В Париж лететь очень не хотелось. Даже нарочно опоздал в Шереметьево, но там, увидев его, рейс призадержали: «Подождите! Тут у нас еще Высоцкий!» И в самолете – прием слишком задушевный, стали коньяком его потчевать, не сообразуясь с состоянием здоровья…

Погрузившись в забытье, он почувствовал неожиданный душевный уют: всё, нет с него теперь никакого спросу! Из аэропорта имени Шарля де Голля в Париж поехал на такси, благополучно забыв, кто он, куда, к кому и зачем едет. Непродолжительный диалог с шофером вывел на название русского ресторана, куда русский пассажир и был доставлен. Там он прилег отдохнуть на банкетку, обитую красным плюшем, где его и обнаружила Марина, примчавшаяся туда с сыном Петей.

«Лечиться тебе надо»… Теперь таково к нему отношение не только в Москве, но и в Париже. Приветствую тебя, пустынный уголок по имени Шарантон. Пять лет назад навещали здесь с Мариной ее сына Игоря, а теперь вот ей и супруга своего пришлось сюда определить.

Лежа на койке в пижаме малинового цвета, он постепенно приходит в себя, чему убедительное свидетельство – желание писать.

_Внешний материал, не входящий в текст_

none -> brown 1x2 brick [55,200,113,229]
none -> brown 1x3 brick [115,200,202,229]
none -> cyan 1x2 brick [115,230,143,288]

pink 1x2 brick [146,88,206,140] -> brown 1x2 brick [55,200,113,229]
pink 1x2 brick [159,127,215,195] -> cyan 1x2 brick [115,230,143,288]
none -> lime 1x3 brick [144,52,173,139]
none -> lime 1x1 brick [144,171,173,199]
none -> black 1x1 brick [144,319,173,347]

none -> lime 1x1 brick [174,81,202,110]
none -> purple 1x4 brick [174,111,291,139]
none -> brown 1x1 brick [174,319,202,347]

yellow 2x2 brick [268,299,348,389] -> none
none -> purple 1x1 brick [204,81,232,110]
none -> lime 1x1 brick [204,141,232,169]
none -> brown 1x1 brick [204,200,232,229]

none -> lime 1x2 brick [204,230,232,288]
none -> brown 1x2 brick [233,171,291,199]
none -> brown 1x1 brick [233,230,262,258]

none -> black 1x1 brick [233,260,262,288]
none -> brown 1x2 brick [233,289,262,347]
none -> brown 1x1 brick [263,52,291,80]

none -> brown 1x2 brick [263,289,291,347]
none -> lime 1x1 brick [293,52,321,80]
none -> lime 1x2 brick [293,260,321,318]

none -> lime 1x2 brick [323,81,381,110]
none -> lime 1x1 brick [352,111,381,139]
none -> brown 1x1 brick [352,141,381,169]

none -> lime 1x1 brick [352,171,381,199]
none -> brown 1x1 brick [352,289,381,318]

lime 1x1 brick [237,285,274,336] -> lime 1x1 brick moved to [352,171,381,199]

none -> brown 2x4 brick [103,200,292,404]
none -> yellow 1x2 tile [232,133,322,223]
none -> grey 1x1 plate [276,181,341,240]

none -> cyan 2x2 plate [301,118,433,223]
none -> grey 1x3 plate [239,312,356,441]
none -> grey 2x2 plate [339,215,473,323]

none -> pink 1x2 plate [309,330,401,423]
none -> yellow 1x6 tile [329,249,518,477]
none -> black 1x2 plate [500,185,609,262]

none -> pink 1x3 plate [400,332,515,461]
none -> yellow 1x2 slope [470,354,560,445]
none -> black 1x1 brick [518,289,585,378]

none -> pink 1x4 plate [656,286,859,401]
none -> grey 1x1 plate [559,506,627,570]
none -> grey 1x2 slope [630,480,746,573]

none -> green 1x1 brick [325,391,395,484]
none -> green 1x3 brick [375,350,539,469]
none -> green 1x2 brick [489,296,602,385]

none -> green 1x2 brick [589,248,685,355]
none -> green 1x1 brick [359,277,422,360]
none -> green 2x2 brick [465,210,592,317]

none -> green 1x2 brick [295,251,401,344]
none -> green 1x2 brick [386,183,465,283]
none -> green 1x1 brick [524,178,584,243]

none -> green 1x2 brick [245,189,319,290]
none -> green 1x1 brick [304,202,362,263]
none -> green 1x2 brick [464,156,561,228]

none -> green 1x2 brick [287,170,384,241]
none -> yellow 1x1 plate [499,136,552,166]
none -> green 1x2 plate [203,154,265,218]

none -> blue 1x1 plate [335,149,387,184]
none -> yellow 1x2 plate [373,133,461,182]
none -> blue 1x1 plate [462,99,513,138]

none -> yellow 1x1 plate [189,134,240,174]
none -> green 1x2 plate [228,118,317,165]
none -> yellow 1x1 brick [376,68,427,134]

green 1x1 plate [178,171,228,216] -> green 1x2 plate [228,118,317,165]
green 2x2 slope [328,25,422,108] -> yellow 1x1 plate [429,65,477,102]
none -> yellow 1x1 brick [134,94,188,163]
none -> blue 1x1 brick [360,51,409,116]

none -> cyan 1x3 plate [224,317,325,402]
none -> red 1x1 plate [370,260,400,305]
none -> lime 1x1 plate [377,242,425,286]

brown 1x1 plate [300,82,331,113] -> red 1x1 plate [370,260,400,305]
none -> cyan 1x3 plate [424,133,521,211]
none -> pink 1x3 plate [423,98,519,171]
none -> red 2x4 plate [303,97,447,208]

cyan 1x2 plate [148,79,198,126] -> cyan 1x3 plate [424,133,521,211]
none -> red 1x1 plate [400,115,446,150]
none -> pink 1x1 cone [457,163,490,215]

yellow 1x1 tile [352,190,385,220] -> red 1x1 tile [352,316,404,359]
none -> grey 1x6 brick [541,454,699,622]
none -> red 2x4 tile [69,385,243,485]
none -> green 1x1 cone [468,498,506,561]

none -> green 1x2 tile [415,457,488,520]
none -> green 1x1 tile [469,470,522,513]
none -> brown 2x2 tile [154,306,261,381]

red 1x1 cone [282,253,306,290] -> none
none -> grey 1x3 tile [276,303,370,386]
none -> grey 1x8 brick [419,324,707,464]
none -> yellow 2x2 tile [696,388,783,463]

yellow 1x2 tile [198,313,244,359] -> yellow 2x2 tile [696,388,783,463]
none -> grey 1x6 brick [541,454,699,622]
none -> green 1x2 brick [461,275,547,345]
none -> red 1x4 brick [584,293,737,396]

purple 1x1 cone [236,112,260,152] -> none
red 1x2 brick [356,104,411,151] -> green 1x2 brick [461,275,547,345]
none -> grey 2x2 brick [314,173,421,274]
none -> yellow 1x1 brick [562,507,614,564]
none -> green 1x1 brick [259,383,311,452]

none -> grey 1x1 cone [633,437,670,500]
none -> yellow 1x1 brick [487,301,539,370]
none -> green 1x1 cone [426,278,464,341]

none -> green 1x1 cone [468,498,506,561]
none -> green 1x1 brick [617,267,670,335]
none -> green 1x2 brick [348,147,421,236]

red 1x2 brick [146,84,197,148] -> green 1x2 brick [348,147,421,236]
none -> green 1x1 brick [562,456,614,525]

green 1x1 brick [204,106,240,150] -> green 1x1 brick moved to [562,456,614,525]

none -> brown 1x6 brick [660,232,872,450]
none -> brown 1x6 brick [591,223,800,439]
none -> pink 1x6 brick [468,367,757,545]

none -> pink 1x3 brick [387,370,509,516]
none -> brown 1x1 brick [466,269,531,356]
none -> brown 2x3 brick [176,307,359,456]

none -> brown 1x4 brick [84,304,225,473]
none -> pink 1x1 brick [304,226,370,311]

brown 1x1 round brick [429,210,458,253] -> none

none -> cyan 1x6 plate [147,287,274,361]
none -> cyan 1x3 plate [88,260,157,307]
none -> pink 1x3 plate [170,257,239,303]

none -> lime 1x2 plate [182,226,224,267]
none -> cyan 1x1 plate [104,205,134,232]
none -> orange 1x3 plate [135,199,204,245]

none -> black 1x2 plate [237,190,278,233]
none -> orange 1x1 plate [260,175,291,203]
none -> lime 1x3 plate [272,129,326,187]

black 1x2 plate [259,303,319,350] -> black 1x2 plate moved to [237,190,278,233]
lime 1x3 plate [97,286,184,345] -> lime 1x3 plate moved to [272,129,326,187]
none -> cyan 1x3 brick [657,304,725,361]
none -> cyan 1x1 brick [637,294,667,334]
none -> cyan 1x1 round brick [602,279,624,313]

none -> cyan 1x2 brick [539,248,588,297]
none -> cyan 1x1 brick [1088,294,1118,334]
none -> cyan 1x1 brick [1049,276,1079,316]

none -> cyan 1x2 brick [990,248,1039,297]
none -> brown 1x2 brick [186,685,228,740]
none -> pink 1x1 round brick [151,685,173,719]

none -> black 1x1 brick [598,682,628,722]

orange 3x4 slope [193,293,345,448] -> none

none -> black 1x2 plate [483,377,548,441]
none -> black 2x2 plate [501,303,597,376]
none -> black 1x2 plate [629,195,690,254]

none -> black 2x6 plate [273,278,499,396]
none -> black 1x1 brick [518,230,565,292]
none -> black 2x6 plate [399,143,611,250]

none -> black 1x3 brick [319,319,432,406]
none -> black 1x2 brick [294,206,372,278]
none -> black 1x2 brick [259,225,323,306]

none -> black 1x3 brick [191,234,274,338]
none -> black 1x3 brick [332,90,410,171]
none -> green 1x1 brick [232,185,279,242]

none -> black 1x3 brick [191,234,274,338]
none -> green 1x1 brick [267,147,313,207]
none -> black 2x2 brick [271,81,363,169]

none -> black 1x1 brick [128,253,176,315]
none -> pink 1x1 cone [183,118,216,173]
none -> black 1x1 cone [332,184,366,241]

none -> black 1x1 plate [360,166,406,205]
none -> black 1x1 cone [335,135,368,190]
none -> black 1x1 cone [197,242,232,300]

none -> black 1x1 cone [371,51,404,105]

Руки просятся к шариковой японской ручке, а та в свою очередь – к белой бумаге в голубую линейку:

Общаюсь с тишиной я.
Боюсь глаза поднять,
Про самое смешное
Стараюсь вспоминать.
Жизнь – алфавит: я где-то
Уже в «це-че-ше-ще», –
Уйду я в это лето
В малиновом плаще.
Но придержусь рукою я
В конце за букву «я»…

Навестил его Шемякин, сам только что вышедший из запоя, в соответствующем настроении. Присели в палате. Разговор полубезумный:

– Мишка, я так людей подвел…

И про какие-то автомобильные запчасти, которые кому-то в Москве обещал. Слезы полились. Потом чувство ужаса охватило:

– Мишка, тебе надо уходить! Это же настоящая психиатричка – и тебя сейчас тоже повяжут!

Но все-таки поговорили, поняли друг друга. Не одинок пока Высоцкий в Париже, и уже пошли строчки повеселее:

Как зайдешь в бистро-столовку,
По пивку ударишь –
Вспоминай всегда про Вовку:
Где, мол, друг-товарищ!

И конец такой оптимистический:

Мишка! Милый! Брат мой Мишка!
Разрази нас гром! –
Поживем еще, братишка…

С Мариной отношения так и не прояснились, да и невозможен диалог в сложившейся ситуации. В классике такие дела давно расписаны. Как там Тригорин уговаривал Аркадину? «Ты способна на жертвы… Будь моим другом. Отпусти меня…» Нет, не Высоцкого это роль. Посложнее у нас коллизия, есть еще одна участница с косой, того гляди пересилит обеих женщин, стоящих – каждая по-своему – на стороне ускользающей из рук жизни.

Он звонит в Москву, телефон Оксаны не отвечает, и Янклович о ней не знает ничего. Зато проблемы театральные возникли. Таганка едет в Польшу, семнадцатого мая начинаются гастроли. «Гамлета», намеченного на девятнадцатое, пока заменили «Добрым человеком», но как дальше? Звонок Любимова не оставляет времени для раздумий.